As always Anna read a variety of books this week, but I want to try something different and limit my reviews to one “theme” if I can. We do usually have a theme going and now we are trying to tie it to something she is learning in school. In science they were learning more about trees, so I am going to highlight our favorite tree books that we found this week.
The Big Tree by Bruce Hiscock was an accidental library find. It is a nice cross between a fiction book and a non-fiction book, and Anna picked up on it by exclaiming in the middle of the story, It’s the science book and a story book and a history book too. The book does weave different historic events into the story of an old maple tree, and it also includes a lot of scientific facts about the trees in general and maple trees in particular. The story is long, so I would say 5+ is a reasonable age for it.

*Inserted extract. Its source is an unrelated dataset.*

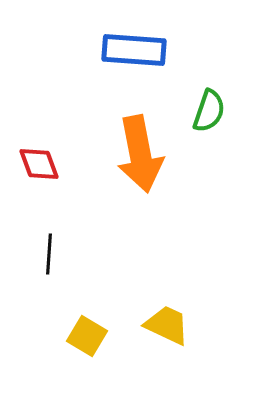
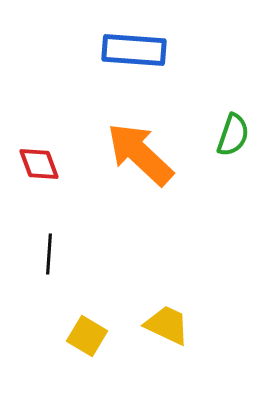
green semicircle: moved 24 px right, 24 px down
orange arrow: rotated 144 degrees clockwise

Now let’s travel from New York to the Amazon Rainforest and read a gorgeously illustrated book by Lynne Cherry – The Great Kapok Tree. This is a fiction book, where various animals and a native child explains why their tree has to be spared by a logger who came to chop it up. Anna said that the book is sad, and I agree with her. It is sad that Amazon Rainforest is in danger, and it also means that all of us are endangered as well.
We have Flowers and Trees from Child’s First Library of Learning set in our home library, so we looked up some questions about trees that Anna found interesting, such as How Do Leaves Change Color? and How Big Do Trees Grow? Anna was excited to learn that she has already seen the tallest trees in the world – we are lucky to live so close to them. We do like all the books from this series even though the order of the questions makes very little sense. It probably makes a lot of sense to my 4 year old though :)
I can’t resist to include Our Family Tree in the list of our tree books of the week. It has nothing (or very little) to do with trees. Since we are evolutionists, I was on lookout for a while for a good “introduction to evolution” books for children. Our Family Tree comes pretty close to what I was looking for, but it kind of fails to communicate the span of time it took to transform single cell organisms into human beings. It does have a timeline and some more details in the back of the book for older kids, so overall I do recommend this book for evolution-minded families.